Among the records below, find the lines that contain "jaki" and copy each of them.

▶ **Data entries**
* * * *

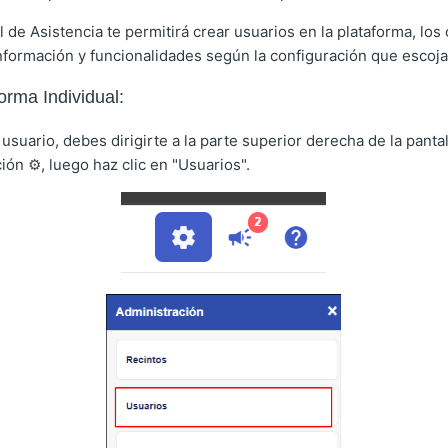
 de Asistencia te permitirá crear usuarios en la plataforma, los
nformación y funcionalidades según la configuración que escoja
orma Individual:
usuario, debes dirigirte a la parte superior derecha de la pantal
ción
⚙️
, luego haz clic en "Usuarios".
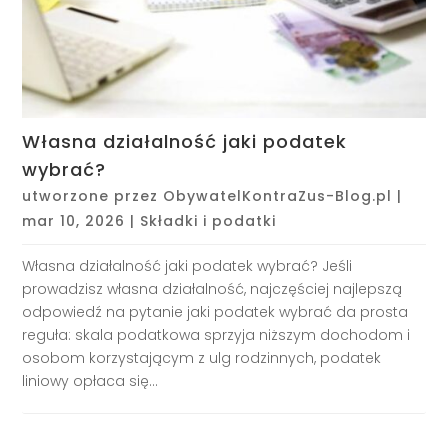
Własna działalność jaki podatek
wybrać?
utworzone przez
ObywatelKontraZus-Blog.pl
|
mar 10, 2026
|
Składki i podatki
Własna działalność jaki podatek wybrać? Jeśli
prowadzisz własna działalność, najczęściej najlepszą
odpowiedź na pytanie jaki podatek wybrać da prosta
reguła: skala podatkowa sprzyja niższym dochodom i
osobom korzystającym z ulg rodzinnych, podatek
liniowy opłaca się...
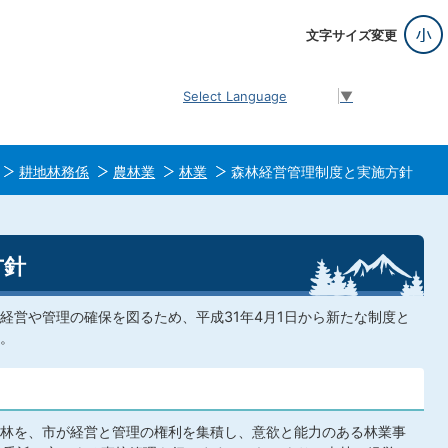
文字サイズ変更
Select Language
▼
耕地林務係
農林業
林業
森林経営管理制度と実施方針
方針
経営や管理の確保を図るため、平成31年4月1日から新たな制度と
。
林を、市が経営と管理の権利を集積し、意欲と能力のある林業事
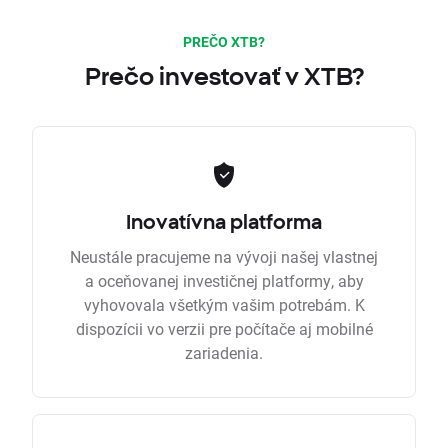
PREČO XTB?
Prečo investovať v XTB?
Inovatívna platforma
Neustále pracujeme na vývoji našej vlastnej
a oceňovanej investičnej platformy, aby
vyhovovala všetkým vašim potrebám. K
dispozícii vo verzii pre počítače aj mobilné
zariadenia.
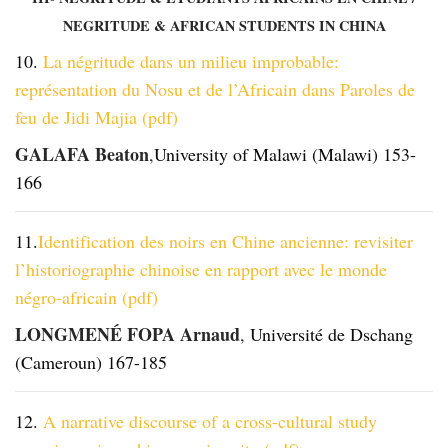
NEGRITUDE & AFRICAN STUDENTS IN CHINA
10.
La négritude dans un milieu improbable:
représentation du Nosu et de l’Africain dans Paroles de
feu de Jidi Majia (pdf)
GALAFA Beaton
,
University of Malawi (Malawi) 153-
166
11.
Identification des noirs en Chine ancienne: revisiter
l’historiographie chinoise en rapport avec le monde
négro-africain (pdf)
LONGMENÉ FOPA Arnaud
,
Université de Dschang
(Cameroun) 167-185
12.
A narrative discourse of a cross-cultural study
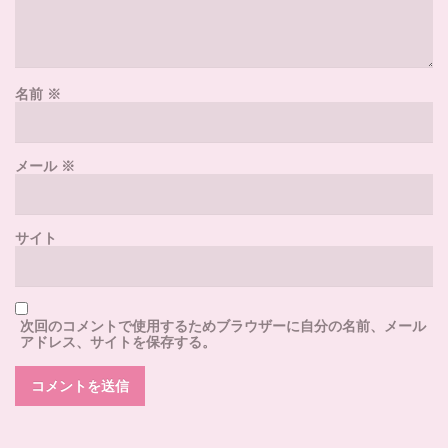
名前
※
メール
※
サイト
次回のコメントで使用するためブラウザーに自分の名前、メール
アドレス、サイトを保存する。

* * * *

▶ **YOUR SOLUTION**
Własna działalność jaki podatek
Własna działalność jaki podatek wybrać? Jeśli
odpowiedź na pytanie jaki podatek wybrać da prosta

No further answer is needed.